Archive for the ‘Uncategorized’ Category
It has been a while since I have posted something on here. Partly because I rarely have time for recreational typing and if I am doing it, I probably shouldn’t be. Since my last post I have moved twice, am about to move again and have started grad school. Trying times are these, I have never wanted a winter break to come so badly in the 20 years I have been in school. I love my classes, I just took too many of them this semester and have remedied this problem for next semester.I’m currently having a battle of the brain right now. To teach or not to teach? So far I have landed on getting “in the field” experience before I decide to teach, but I really think I could reach a lot of kids in a positive way and really enjoy doing that. Im hoping that time will lead me in the right direction. It’s just hard to not feel stagnant when all I do is sit on my laptop doing homework. Bah! Vacation vacation, please come soon!xo
Follow this link to view a project I created while in New York.

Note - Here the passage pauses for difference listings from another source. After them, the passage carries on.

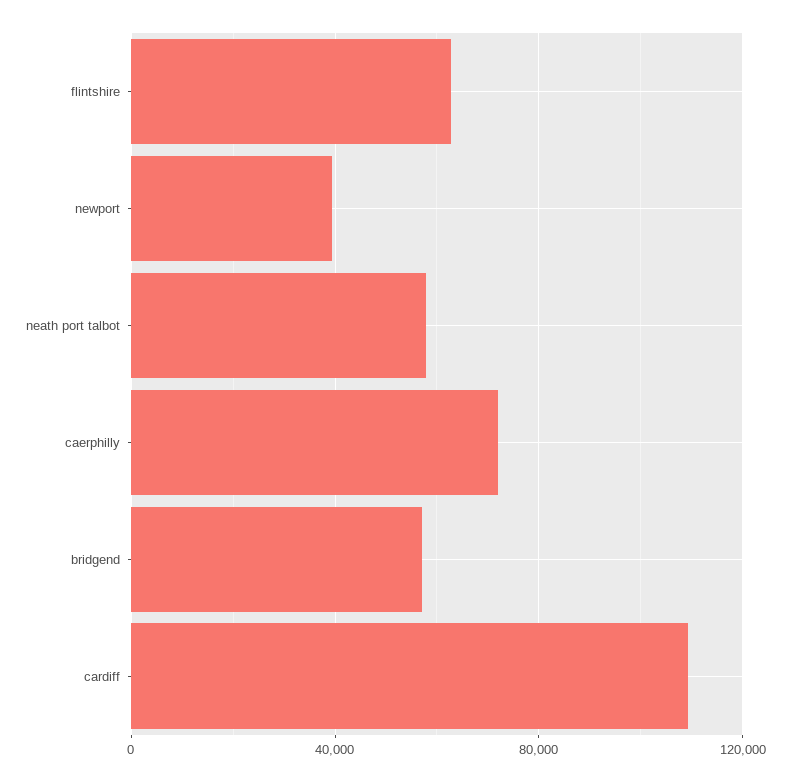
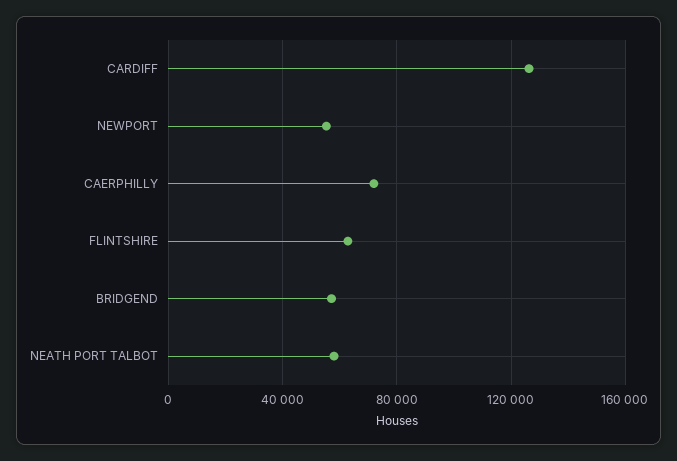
newport: 40000 -> 55000
cardiff: 110000 -> 125000

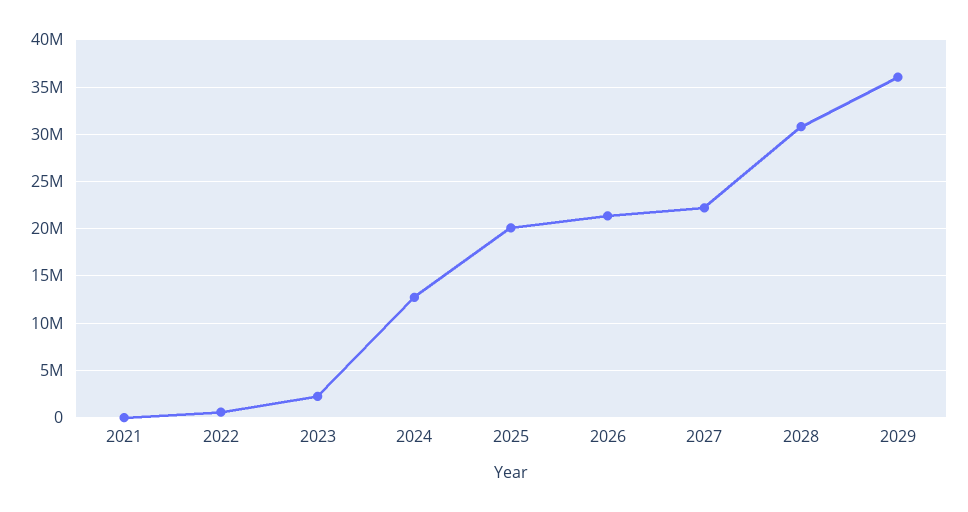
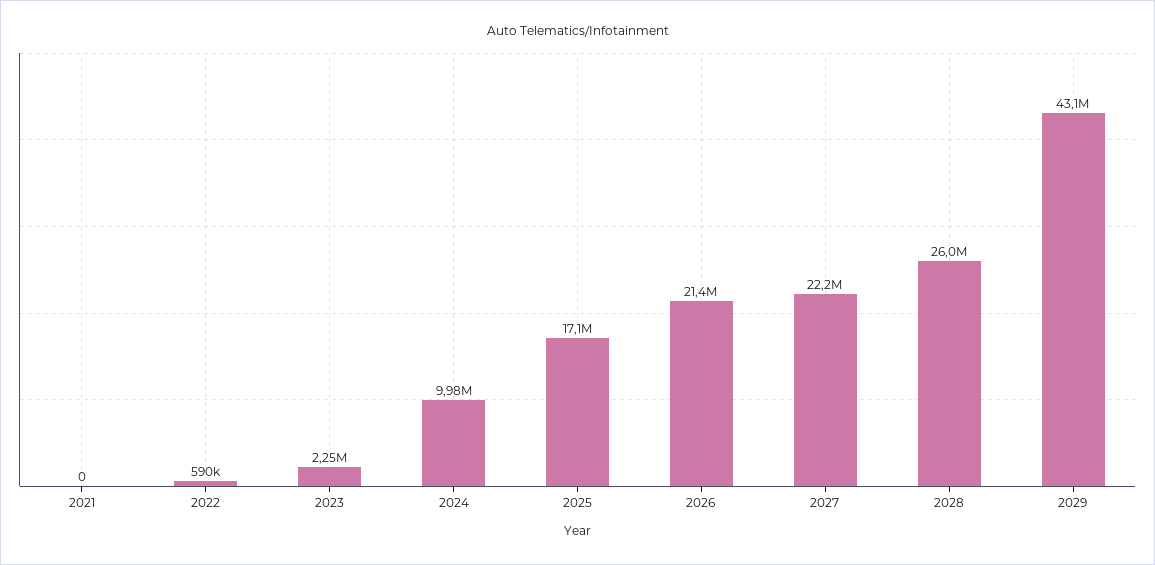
2024: 13000000 -> 9980000
2025: 20000000 -> 17100000
2028: 31000000 -> 26000000
2029: 36000000 -> 43100000

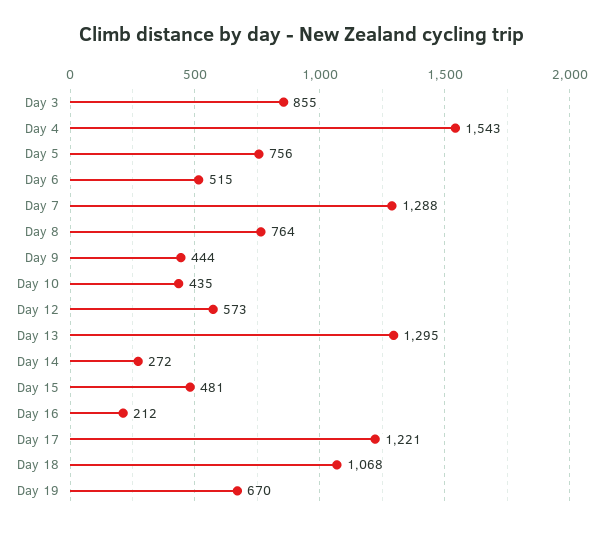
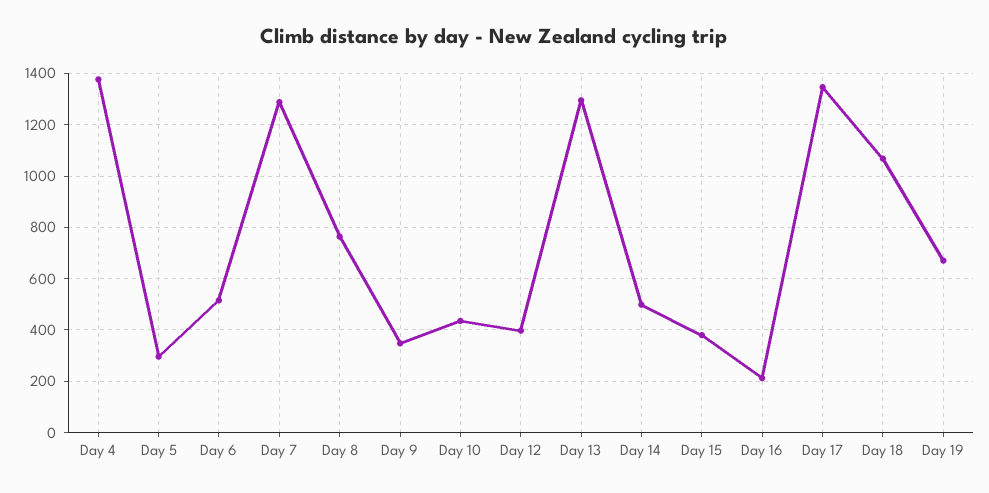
Day 3: 855 -> none
Day 4: 1543 -> 1375
Day 5: 756 -> 300
Day 9: 444 -> 350
Day 12: 573 -> 400
Day 14: 272 -> 500
Day 15: 481 -> 375
Day 17: 1221 -> 1350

New semesters bring freakin new anxieties! Another self-inflicted crazy semester starts in two weeks, and im already worried. Already being flooded with emails about the paper, while im still trying to wrap up a summer course. The more i think about being editor, and being a student, the more i feel like i have already failed. I know i can do a good job, just getting it done seems to be the daunting task.
The anxiety also comes from being excited, i enjoy being at school and the people i have classes with (well most of them). I like taking notes for the most part, and learning new things. But then what? Graduation? And then what? Get a job, go back to school, not get a job. There could be worse options, im just worried about picking the wrong one, or not even having a say in the matter.
Im going camping this comming weekend, which is going to be great. It comes at the right time, the day after summer school officially ends, and one week before Fall begins.
I need a vacation.
The unsightly mask of uninspiration has attacked me this summer, with work and summer school and the constant need to sleep i have used my camera minimaly. What is my problem? with my internship completed, and the dreadful Fall semester still a month away, why cant i get off my ass and do something? Well i guess i could, but what do i do? where do i start? Comming from an art background, i should surely be able to come up with something but my mind becomes numb when i ask it to bring me ideas.
I feel like my skills are deteriorating, and i have felt this way since highschool. Is it possible for a girl to peak in 12th grade? Well in my case it is. I look at my friends portfolios and i am nothing short of amazed, amazed by what talent and ambition they have. And i cant help but compare my sad little portfolio to their proof of doing something and doing it extremely well.
Im feeling that next semester will be no different. With the daunting task of editorship i will defenatly have minimal time to shoot for myself, or possibly the very opposite i will have ample time to shoot since my staff will be the great number mighty 4.
Reguardless, im feeling very unmotivaed and stuck at a stagnent bliss.
Well, isnt summer school amazing?!?!? perhaps not, but one of my classes is over tomorrow and as much as i enjoy it i am happy to see it go. Only one more class to tackle, and I’ve got a whole month to do it.
Also i’ve started a new job, once again i am a fabulous barista! Getting up at 5am is something that i will have to get used to again ( not that i was too used to it before! hahaha). I just noticed i use exclamation points alot in blogging… i think its because when i take journalism class’s we aren’t allowed to use em, so now’s my chance and im gunna take it.
phone call, gotta go.!
Hello, i am Hanna ( aka: Hanna Thug, Hanna Banana, Thuglife, Stupid Face). I am a college student at SJSU in the Photojournalism department, next semester I will be the editor of the photo’s for the school Newspaper. I hail from the 209, Stockton California. I am always busy, always doing 2 or 3 things at once and have been doing this for so long that I rarely notice.
This is my first real blog entry ever, because Tony (aka: big red) made me. hahaha.
My future plans include many things, graduation (sooner than it feels) after that I could be anywhere. West Coast or East, i want to get out there and have fun. Either going back to school for my masters, or working for a music magazine, or shooting the Dodgers for an LA paper.
Thats it for now, just wanted to put something down.